Stored items:
/---
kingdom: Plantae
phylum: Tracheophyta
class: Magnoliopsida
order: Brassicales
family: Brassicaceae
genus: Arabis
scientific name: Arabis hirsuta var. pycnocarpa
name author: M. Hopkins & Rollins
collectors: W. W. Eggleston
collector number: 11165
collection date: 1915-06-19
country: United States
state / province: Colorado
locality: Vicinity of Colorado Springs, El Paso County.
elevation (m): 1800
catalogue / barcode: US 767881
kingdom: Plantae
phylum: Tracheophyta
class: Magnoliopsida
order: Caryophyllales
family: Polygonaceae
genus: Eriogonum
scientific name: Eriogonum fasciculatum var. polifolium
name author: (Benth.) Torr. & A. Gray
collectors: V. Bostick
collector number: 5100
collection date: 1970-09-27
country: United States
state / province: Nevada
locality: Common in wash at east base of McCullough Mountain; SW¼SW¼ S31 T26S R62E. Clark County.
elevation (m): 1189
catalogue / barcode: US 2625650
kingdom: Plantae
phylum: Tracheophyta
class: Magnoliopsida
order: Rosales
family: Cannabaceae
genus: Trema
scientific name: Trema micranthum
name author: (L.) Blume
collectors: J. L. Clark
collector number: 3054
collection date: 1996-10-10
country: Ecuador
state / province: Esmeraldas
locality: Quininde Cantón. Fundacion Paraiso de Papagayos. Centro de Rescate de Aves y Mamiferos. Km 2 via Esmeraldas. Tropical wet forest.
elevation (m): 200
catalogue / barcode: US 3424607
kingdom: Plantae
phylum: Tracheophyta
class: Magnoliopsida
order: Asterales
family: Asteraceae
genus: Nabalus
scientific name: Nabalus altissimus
\---
Format everything from the line containing "order: Brassicales" down to the line containing "state / province: Nevada" as a Markdown table with the columns Row and Line, skipping any blank lines.

| Row | Line |
|---|---|
| 1 | order: Brassicales |
| 2 | family: Brassicaceae |
| 3 | genus: Arabis |
| 4 | scientific name: Arabis hirsuta var. pycnocarpa |
| 5 | name author: M. Hopkins & Rollins |
| 6 | collectors: W. W. Eggleston |
| 7 | collector number: 11165 |
| 8 | collection date: 1915-06-19 |
| 9 | country: United States |
| 10 | state / province: Colorado |
| 11 | locality: Vicinity of Colorado Springs, El Paso County. |
| 12 | elevation (m): 1800 |
| 13 | catalogue / barcode: US 767881 |
| 14 | kingdom: Plantae |
| 15 | phylum: Tracheophyta |
| 16 | class: Magnoliopsida |
| 17 | order: Caryophyllales |
| 18 | family: Polygonaceae |
| 19 | genus: Eriogonum |
| 20 | scientific name: Eriogonum fasciculatum var. polifolium |
| 21 | name author: (Benth.) Torr. & A. Gray |
| 22 | collectors: V. Bostick |
| 23 | collector number: 5100 |
| 24 | collection date: 1970-09-27 |
| 25 | country: United States |
| 26 | state / province: Nevada |